● Directive 1
Answer these questions about the forum thread on dating simulations:
(a) What new cutoff does the writer find after putting geriatric maternal age at 35-40?
(b) In the remaining 5% of cases, what are the median and mean age equivalents for finding a soulmate?
(c) Besides unstable hours, what common thing does the thread name for high divorce risk occupations?

● Document excerpt
^^^^^^^^
I then assumed some very questionable things to set the next boundaries. First, we can transpose to time as above. Second, that we care about marriage with respect to producing children. Putting geriatric maternal age at 35-40, and assuming you would just offset paternal age so we don't have to deal with an extra set of scenarios, I find a new cutoff of 320/256. I think this sort of accommodates @jeroboam's point. In that case not stopping, but being willing to continue into the danger zone, 1.3% of the runs find the one by "40." Of course expected utility is higher at 5.2, but being willing to push age, but unwilling to settle only picked up a small number of additional "successes."

In the remaining 5% cases you eventually find your soulmate with an expected utility of 6.4. You do have to wait exponentially long though, with a median age equivalent of 67, and a mean of 343!

Setting the high water mark at n/e, but being unwilling to stop is similar in utility. Now you've eliminated the 3 unit of expected utility bucket, and the 4.5 unit utility bucket has 63% weight. Your willingness to go into the (questionably) age equivalent 35-40 bucket also preserves 7% of the trials. By setting your benchmark so late though, 30% of the time you miss the critical window. The higher expected utility, I guess, represents it being totally worth it to find your soul mate, assuming there was no penalty for waiting past geriatric pregnancy age.


@self_made_human don't worry I know these simulations are entirely irrelevant to us denizen of themotte, thus the fun thread and why I included the note on n <= 7, ಥ_ಥ

I really hope I don't have to resort to necrophilia by the time I'm 36, but either way, I'm sure the coroner will cut me some slack.

We all share that same hope, if I might dare a post that suggests consensus.

Mods, twist his nuts

(I really had to use all my willpower not to put the mod hat on for this comment, be thankful)

Or is it that they are just more disposed to finding a suitable "good" partner than the one.

I'd guess it's a few things. Pragmatic and risk averse personalties to start. They probably know to avoid cluster-b partners. Other people in the sciences probably are less aware and get caught up in the passion and excitement.

The high divorce risk occupations seem to involve common things. Unstable hours which disrupt home life and provide opportunity for cheating. Jobs that provide a lot of opportunities to meet attractive singles.

Actuaries are probably also better at evaluating the pain of divorce and their prospects on the singles market.
^^^^^^^^
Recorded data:
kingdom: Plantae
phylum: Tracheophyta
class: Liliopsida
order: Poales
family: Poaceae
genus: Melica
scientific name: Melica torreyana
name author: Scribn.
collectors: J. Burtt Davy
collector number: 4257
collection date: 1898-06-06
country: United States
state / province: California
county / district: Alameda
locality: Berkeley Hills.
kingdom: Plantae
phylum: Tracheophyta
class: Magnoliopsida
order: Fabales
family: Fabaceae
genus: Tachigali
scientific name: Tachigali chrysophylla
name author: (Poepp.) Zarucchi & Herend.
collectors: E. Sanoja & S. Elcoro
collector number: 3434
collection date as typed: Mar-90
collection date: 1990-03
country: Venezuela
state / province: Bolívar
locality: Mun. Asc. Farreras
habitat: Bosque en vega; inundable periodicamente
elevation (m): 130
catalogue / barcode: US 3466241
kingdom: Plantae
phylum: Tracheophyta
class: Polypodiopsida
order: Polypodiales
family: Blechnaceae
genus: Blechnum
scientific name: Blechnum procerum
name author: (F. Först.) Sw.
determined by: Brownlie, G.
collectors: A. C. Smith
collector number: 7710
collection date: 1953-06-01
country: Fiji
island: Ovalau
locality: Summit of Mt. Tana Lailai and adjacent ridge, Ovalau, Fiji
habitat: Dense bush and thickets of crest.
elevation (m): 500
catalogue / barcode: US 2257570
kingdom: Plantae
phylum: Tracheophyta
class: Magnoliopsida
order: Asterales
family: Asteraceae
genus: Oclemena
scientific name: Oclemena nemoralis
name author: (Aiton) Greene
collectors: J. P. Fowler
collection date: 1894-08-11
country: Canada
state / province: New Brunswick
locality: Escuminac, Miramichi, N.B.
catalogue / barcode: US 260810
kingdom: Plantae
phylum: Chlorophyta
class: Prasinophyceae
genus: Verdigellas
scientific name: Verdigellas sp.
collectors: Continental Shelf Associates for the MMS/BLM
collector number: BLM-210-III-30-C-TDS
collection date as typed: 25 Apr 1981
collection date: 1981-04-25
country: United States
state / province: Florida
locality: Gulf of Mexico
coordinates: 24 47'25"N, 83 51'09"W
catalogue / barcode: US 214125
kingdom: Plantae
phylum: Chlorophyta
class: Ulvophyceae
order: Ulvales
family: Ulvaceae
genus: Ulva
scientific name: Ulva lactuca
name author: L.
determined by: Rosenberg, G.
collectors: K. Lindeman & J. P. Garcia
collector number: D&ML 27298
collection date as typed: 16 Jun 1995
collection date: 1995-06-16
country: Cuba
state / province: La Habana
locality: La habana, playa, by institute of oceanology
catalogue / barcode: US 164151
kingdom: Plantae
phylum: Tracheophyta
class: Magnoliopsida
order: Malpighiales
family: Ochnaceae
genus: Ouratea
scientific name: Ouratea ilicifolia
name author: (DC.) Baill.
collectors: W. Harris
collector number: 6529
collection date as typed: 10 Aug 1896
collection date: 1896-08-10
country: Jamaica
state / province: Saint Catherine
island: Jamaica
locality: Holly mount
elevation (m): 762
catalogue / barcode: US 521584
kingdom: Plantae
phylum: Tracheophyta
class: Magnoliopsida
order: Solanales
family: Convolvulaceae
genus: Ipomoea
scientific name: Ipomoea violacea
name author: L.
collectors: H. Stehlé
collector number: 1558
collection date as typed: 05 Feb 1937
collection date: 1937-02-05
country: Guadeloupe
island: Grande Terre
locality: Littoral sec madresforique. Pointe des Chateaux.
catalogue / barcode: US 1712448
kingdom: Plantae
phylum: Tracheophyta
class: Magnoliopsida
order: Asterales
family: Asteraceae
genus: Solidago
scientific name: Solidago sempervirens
^^^^^^^^
● Directive 2
Quote the lines of the listing from the line with "collection date as typed: 10 Aug 1896" up to and including the last line of the listing.

● Expected answer 1
(a) 320/256
(b) A median of 67 and a mean of 343
(c) Jobs that provide a lot of opportunities to meet attractive singles

● Expected answer 2
collection date as typed: 10 Aug 1896
collection date: 1896-08-10
country: Jamaica
state / province: Saint Catherine
island: Jamaica
locality: Holly mount
elevation (m): 762
catalogue / barcode: US 521584
kingdom: Plantae
phylum: Tracheophyta
class: Magnoliopsida
order: Solanales
family: Convolvulaceae
genus: Ipomoea
scientific name: Ipomoea violacea
name author: L.
collectors: H. Stehlé
collector number: 1558
collection date as typed: 05 Feb 1937
collection date: 1937-02-05
country: Guadeloupe
island: Grande Terre
locality: Littoral sec madresforique. Pointe des Chateaux.
catalogue / barcode: US 1712448
kingdom: Plantae
phylum: Tracheophyta
class: Magnoliopsida
order: Asterales
family: Asteraceae
genus: Solidago
scientific name: Solidago sempervirens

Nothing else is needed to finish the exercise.